Text for analysis:
Dallas-based giant video rental chain Blockbuster filed for Chapter 11 bankruptcy protection after months of market uncertainty and accumulated debts. In its bankruptcy petition filed in federal court in Manhattan, Blockbuster reported $1.02 billion in assets, but $1.46 billion in debts.

The decision does not mean the end for all of Blockbusters business operations. While the company has closed more than 1,000 stores in the last year and is expected to close 500 to 800 more in bankruptcy, it willl still continue to attempt to build the relatively new kiosk and online services.

Indeed, Blockbuster said its movie stores, DVD vending kiosks, by-mail and digital businesses would remain operating as the company begins restructuring. A federal judge granted permission for the company to draw $20 million of a $125 million loan that will let it operate while it reorganises to emphasize online rentals.

The company was quick to reassure that it “is continuing to serve customers as usual.” Blockbuster’s 28-day rental advantage continues, the BLOCKBUSTER Rewards programme remains in effect; the company will continue to honor BLOCKBUSTER GiftCards, and store credits and valid coupons will be honored as usual.

Among the major creditors listed are several large film production companies including Universal, 20th Century Fox, Warner Home Video, and Sony Pictures. Blockbuster owes over $50 million to these studios alone. Another large creditor listed in the petition is Cognizant Technology Solutions, an information technology and consulting company, with a claimed debt of $3 million.

Sales at Blockbuster fell 20% last year as Netflix grew and Redbox DVD vending machines appeared at supermarkets and drugstores.

Blockbuster’s non-US operations including the UK were not involved in the proceedings.

Extracted entries:
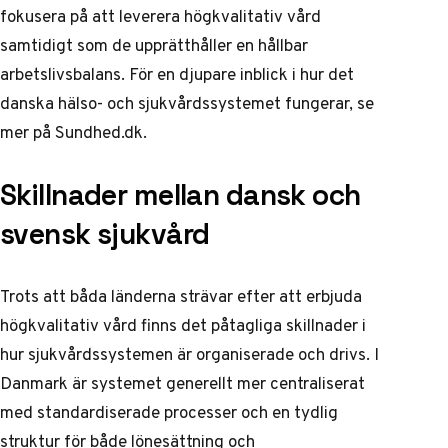
fokusera på att leverera högkvalitativ vård
samtidigt som de upprätthåller en hållbar
arbetslivsbalans. För en djupare inblick i hur det
danska hälso- och sjukvårdssystemet fungerar, se
mer på
Sundhed.dk
.
Skillnader mellan dansk och
svensk sjukvård
Trots att båda länderna strävar efter att erbjuda
högkvalitativ vård finns det påtagliga skillnader i
hur sjukvårdssystemen är organiserade och drivs. I
Danmark är systemet generellt mer centraliserat
med standardiserade processer och en tydlig
struktur för både lönesättning och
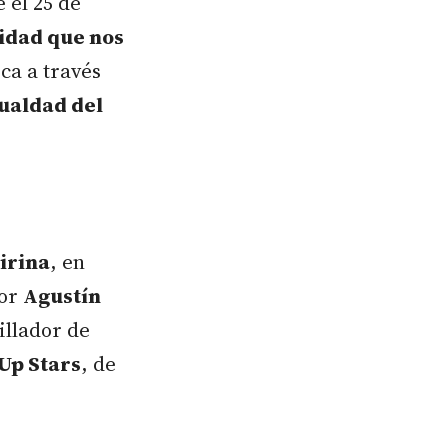
 el 25 de
sidad que nos
ca a través
gualdad del
irina
, en
por
Agustín
illador de
Up Stars
, de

What the exercise asks:
Please rewrite the Blockbuster bankruptcy article from "The company was" up to and including "in the proceedings.", changing "supermarkets" to "grocery stores".

Result for this task:
The company was quick to reassure that it “is continuing to serve customers as usual.” Blockbuster’s 28-day rental advantage continues, the BLOCKBUSTER Rewards programme remains in effect; the company will continue to honor BLOCKBUSTER GiftCards, and store credits and valid coupons will be honored as usual.

Among the major creditors listed are several large film production companies including Universal, 20th Century Fox, Warner Home Video, and Sony Pictures. Blockbuster owes over $50 million to these studios alone. Another large creditor listed in the petition is Cognizant Technology Solutions, an information technology and consulting company, with a claimed debt of $3 million.

Sales at Blockbuster fell 20% last year as Netflix grew and Redbox DVD vending machines appeared at grocery stores and drugstores.

Blockbuster’s non-US operations including the UK were not involved in the proceedings.